> **Task to complete**
Take the line that contains "ring tip: (193, 179)" and all lines after it, up to and including the last line of the data, and write them out exactly; nothing else belongs in the answer.

[Human keypoint data]
- - - -

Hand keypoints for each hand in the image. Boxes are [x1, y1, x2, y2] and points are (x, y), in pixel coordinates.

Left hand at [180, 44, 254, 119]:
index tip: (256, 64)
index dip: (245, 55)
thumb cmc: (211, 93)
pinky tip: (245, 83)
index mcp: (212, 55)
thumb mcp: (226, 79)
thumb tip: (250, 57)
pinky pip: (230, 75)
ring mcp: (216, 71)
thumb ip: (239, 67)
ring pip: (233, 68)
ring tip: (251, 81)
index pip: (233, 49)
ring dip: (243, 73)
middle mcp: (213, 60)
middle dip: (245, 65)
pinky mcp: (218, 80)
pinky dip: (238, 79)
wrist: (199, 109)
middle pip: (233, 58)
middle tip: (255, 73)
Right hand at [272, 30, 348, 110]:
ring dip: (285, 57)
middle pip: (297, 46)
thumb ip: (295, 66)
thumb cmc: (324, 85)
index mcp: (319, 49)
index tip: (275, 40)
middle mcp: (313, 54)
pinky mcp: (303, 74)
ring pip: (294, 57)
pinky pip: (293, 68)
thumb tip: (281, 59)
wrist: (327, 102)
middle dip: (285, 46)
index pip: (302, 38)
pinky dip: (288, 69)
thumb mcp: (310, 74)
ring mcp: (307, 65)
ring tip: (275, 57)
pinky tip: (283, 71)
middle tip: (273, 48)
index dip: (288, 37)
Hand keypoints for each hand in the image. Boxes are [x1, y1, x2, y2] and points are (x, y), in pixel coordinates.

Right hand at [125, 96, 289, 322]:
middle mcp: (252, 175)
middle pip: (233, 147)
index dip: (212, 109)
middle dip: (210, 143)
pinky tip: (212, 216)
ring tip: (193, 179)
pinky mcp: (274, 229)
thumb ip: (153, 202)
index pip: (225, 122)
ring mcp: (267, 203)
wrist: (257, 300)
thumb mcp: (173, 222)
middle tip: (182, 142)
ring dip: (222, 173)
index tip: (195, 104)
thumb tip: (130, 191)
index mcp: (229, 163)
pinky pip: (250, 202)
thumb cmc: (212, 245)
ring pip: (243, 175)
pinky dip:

- - - -

> **Answer box**
ring tip: (193, 179)
pinky mcp: (274, 229)
thumb ip: (153, 202)
index pip: (225, 122)
ring mcp: (267, 203)
wrist: (257, 300)
thumb mcp: (173, 222)
middle tip: (182, 142)
ring dip: (222, 173)
index tip: (195, 104)
thumb tip: (130, 191)
index mcp: (229, 163)
pinky pip: (250, 202)
thumb cmc: (212, 245)
ring pip: (243, 175)
pinky dip:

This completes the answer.